___ Kaynak Metin ___

24 Temmuz 1999 21:00

Tekel'in özelleştirilmesine tepki

Tekel'in eski genel müdürleri, sigara fabrikalarının özelleştirilmesine karşı çıktıklarını belirterek, bu kurumun ekonomik ve sosyal misyonunun olduğunu ve özelleştirme kapsamında bulunmadığını söylediler.

Paylaş
Tekel'in özelleştirilmesine tepki
Tekel'in eski genel müdürleri, sigara fabrikalarının özelleştirilmesine karşı çıktıklarını belirterek, bu kurumun ekonomik ve sosyal misyonunun olduğunu ve özelleştirme kapsamında bulunmadığını söylediler.
A.A muhabirinin sorularını yanıtlayan Tekel eski Genel Müdürü Orhan Özet, Tekel'e ait sigara fabrikalarının yenilenmesinin sadece özelleştirmeyle olmayacağını, kuruluşun, modernizasyonunu sağlayacak ekonomik gücünün bulunduğunu ifade etti. Özet, Tekel'in elindeki gayrimenkullerin bazılarının değerlendirilerek kaynak yaratılabileceğini ve bunun da yatırım, tevzi ve yenilemede kullanılabileceğini anlattı. Özet, modernizasyon için oluşturulacak bir diğer kaynağın ise 1960 yılından bu yana ekicilerden kesilen primler olduğunu kaydetti. Tekel'in British-American Tobacco (BAT) ile yaptığı ön anlaşmanın geçerli olamayacağını, bunun YPK kararlarına ve hukuka aykırı olduğunu belirten Özet, şöyle dedi: "Tekel'e kaynak yaratılmak isteniyorsa, bu, kuruluşun elinde bulunan ve bugün Tekel tarafından kullanılmayan, toplam değeri bilinmeyen ve bir kısmı yok pahasına elden çıkarılan gayrimenkuller olabilir. Bunlar paraya çevrilmek suretiyle sigara fabrikalarının yatırımları tamamlanabilir. İstanbul Mecidiyeköy'de likör fabrikasının bulunduğu arsa çok değerli. Bu bir spor kulübüne satılmak üzere boşaltıldı. Bugünkü rayiçle buranın değeri yaklaşık 100 milyon dolar. Akhisar sigara fabrikası için 280 milyon dolar yatırıma ihtiyaç olduğu söyleniyor. Bu çok abartılı bir rakam. Bu tesisin faaliyete başlaması için gerekli kaynak 75 milyon dolardır. İşte size kaynak. İstenirse daha bunun gibi birçok kaynak yaratılabilir."

___ Sağlanan Veriler ___

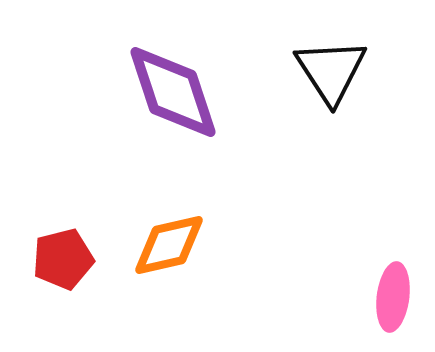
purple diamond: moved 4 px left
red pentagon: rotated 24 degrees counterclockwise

___

Yapılacak İşler:
1. Tekel haberinde Orhan Özet, Akhisar sigara fabrikasının faaliyete başlaması için ne kadar kaynak gerektiğini söylüyor?
2. Tekel'in özelleştirilmesine yönelik tepkileri aktaran haberi, son cümlesinden sonra gelecek şekilde sürdürün.

Görevlerin Yanıtları:
1. Orhan Özet'e göre gereken kaynak 75 milyon dolardır.

2.
Orhan Özet, Tekel'in sigara fabrikalarının özelleştirilmesine yüzde 100 karşı olduğunu bildirerek, bunun Türk tütüncülüğüne ve çiftçisine büyük zararlar vereceğini savundu. Özet, şöyle devam etti: "Sigara fabrikalarının özelleştirilmesiyle ABD blend tipi sigaralar iç pazara hakim olacaktır. Bu da Türk tütün üretimini sonlandırır. Bu tarlalarda başka bir ürünün yetiştirilmesi de mümkün olmayacağından, tütün üreticisi açlık ve yoksulluğa mahkûm olacaktır. BAT veya Tekel'in sigara fabrikalarına talip olacak çokuluslu firmalar, gelsinler Türkiye'de tek başlarına fabrika kursunlar, bunu engelleyen hiçbir şey yok. Ama Tekel sigara fabrikaları olmaz. Tekel de, sigara fabrikaları yerine içki ve tuz işletmelerini özelleştirsin."
Tekel'in, 7 sigara fabrikasını yeniden elden geçirerek, bir kısmını modernize edebileceğini, bir kısmını kapatabileceğini ifade eden Özet, "Ne yaparsanız yapın ama Tekel'in sigara fabrikalarına dokunmayın. Çünkü bunun ucu Türk tütününe ve üreticisine dokunacaktır" diye konuştu.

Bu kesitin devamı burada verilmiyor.